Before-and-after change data
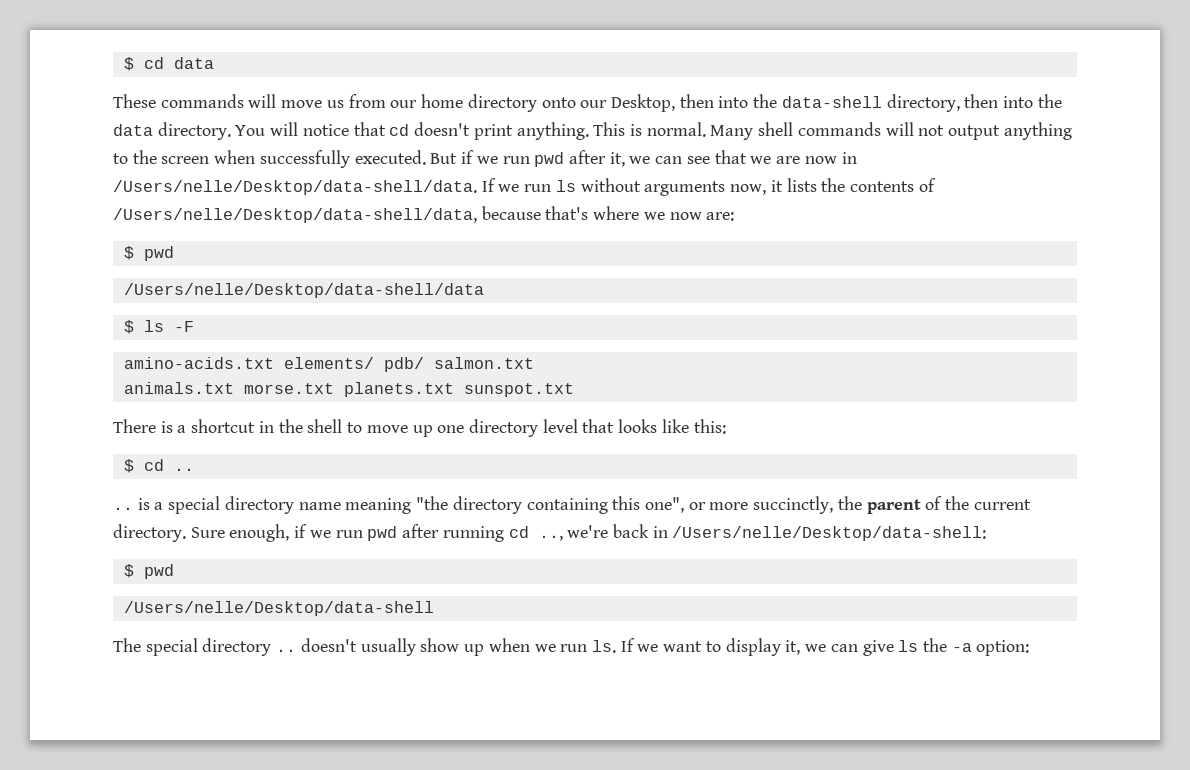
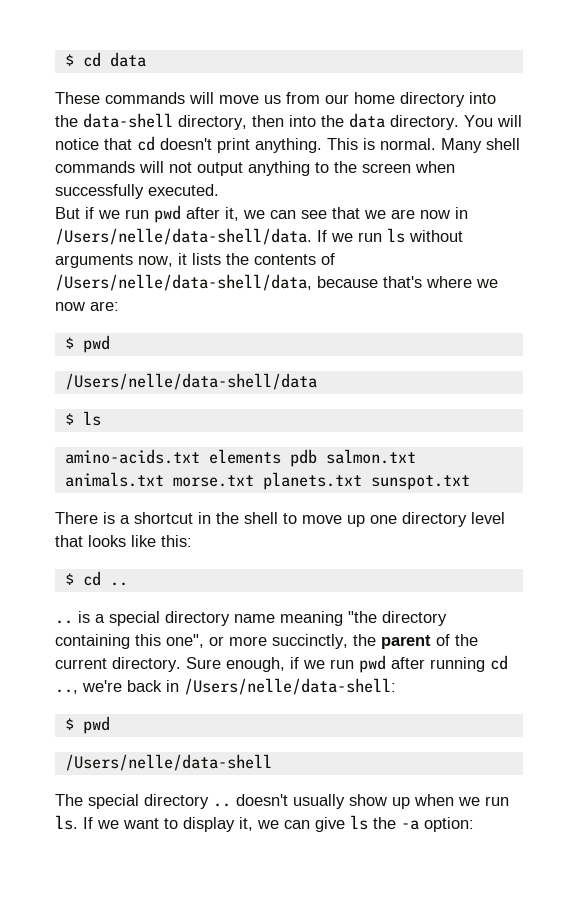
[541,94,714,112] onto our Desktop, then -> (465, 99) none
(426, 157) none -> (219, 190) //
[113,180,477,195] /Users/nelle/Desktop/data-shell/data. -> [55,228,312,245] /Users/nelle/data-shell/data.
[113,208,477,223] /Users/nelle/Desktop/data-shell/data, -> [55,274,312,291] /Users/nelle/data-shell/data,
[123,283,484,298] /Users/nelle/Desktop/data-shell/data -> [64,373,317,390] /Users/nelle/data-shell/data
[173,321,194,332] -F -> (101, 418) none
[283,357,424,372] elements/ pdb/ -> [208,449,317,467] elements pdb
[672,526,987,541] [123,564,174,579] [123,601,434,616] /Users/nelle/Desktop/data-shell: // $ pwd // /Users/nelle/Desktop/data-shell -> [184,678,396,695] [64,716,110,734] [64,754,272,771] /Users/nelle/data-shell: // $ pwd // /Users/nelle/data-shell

==

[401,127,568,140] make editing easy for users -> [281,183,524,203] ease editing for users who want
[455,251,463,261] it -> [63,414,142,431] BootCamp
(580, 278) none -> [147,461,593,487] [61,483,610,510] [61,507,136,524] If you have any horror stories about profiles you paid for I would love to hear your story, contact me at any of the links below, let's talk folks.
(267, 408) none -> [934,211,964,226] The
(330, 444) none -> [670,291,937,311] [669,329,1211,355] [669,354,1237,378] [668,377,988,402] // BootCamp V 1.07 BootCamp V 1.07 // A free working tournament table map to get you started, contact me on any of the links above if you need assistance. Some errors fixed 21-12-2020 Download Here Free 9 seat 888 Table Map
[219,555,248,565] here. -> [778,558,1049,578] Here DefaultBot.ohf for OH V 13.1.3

- **Exercise details**: Your answer should be the exact lines above from the one with "(580, 278) none" through the one with "(267, 408) none -> [934,211,964,226] The", both included, and nothing besides.

- **Solution to this exercise**:
(580, 278) none -> [147,461,593,487] [61,483,610,510] [61,507,136,524] If you have any horror stories about profiles you paid for I would love to hear your story, contact me at any of the links below, let's talk folks.
(267, 408) none -> [934,211,964,226] The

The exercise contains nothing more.